Review: Jupiter Evolving: Transforming Google’s Datacenter
Network via Optical Circuit Switches and Software-Defined Networking
Abstract
1. Paper summary: What problem does the paper address (1–2 sentences or bullets)? What are the core novel ideas or technical contributions of the work (1–2 sentences or bullets)? What is the paper’s approach, what specific techniques/mechanisms does it use, and what are its main findings? (3–5 sentences)
The paper addresses some problems in the conventional Clos Topology:
a. The spike blocks become the bottleneck as we introduce faster aggregation blocks. (Eg. Introduce a 200G aggregation block into a 100G cluster) Spines are the bottleneck for heterogeneous fabric
b. Clos Topology works well when traffic is unstable, but observation shows that the traffic, in the long-timescale, is predicable (follow the gravity model)
The core novel ideas or technical contributions of the work:
a. It uses OCS (optical circuit switch) to eliminate spine blocks, so heterogeneous fabric is possible
b. It uses predictable traffic patterns, cope with SDN, to conduct traffic engineering
paper’s approach, specific techniques/mechanisms it uses, and its main findings:
a. The practical use of OCS
b. Observe that traffic in their data center, in the long timescale, is predictable, and this fact can be used to optimize the topology and routing
2. Strengths: 2–4 bulleted points (Explain in more detail in the detailed comments)
a. OCS enables direct connect architecture and heterogeneous fabric, which brings higher throughput and lower upgrade efforts
b.

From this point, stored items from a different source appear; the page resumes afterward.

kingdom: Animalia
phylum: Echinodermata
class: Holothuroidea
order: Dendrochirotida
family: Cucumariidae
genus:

Unlike crossbar topology, OCS can achieve N-to-N connectivity without blocking
c. OCS brings lower energy consumption as it simply adjusts the mirror’s angle to determine the direction
d. A “Variable hedging” strategy is proposed, which mitigates the burst problem in load-balance
3. Weaknesses: 2–4 bulleted points (Explain in more detail in the detailed comments)
a. OCS is not affordable and available for every company. Without it, a direct connection and non-blocking architecture is hard to achieve.
b. Traffic engineering and topology engineering relied on traffic to be predictable. However, just because the traffic in Goolge’s data center follows the gravity model, it doesn’t imply that it is applicable to all other companies.
c. System complexity: The combination of direct-connect topology and traffic engineering increased the system complexity as we dynamically adjust the topology via SDN
4. Detailed comments on the paper: Elaborate in a few sentences on each of the strengths and weaknesses.
This paper proves the possibility of transforming the networks in the data center from uniform Clos topology to directly connect topology with heterogeneous fabric. Moreover, it demonstrates how we can utilize the gravity model to predict the traffic and adapt the topology accordingly. In other words, dynamic topology reconfiguration is achieved.
While the contributions above bring a 30% increment in throughput and a 40% reduction in power consumption, there are still some limitations.
Firstly, OCS, as a very fundamental of the paper, is not for every company. Without it, the proposed methodology is impossible. Secondly, traffic engineering and topology engineering are only useful when the traffic is certain for some scenarios. However, we can’t guarantee the model Google used to predict the traffic is applicable to other data centers. Finally, while the combination of direct-connect topology and traffic engineering brings better performance and lower power consumption, it also increases the system complexity.
In conclusion, this paper has many merits. The use of OCS opens the gate to heterogeneous fabric and enables traffic and topology engineering, which bring better performance, lower power consumption, and mitigate the burst problem in load balance. On the other hand, OCS and such the high system complexity are only for some huge companies.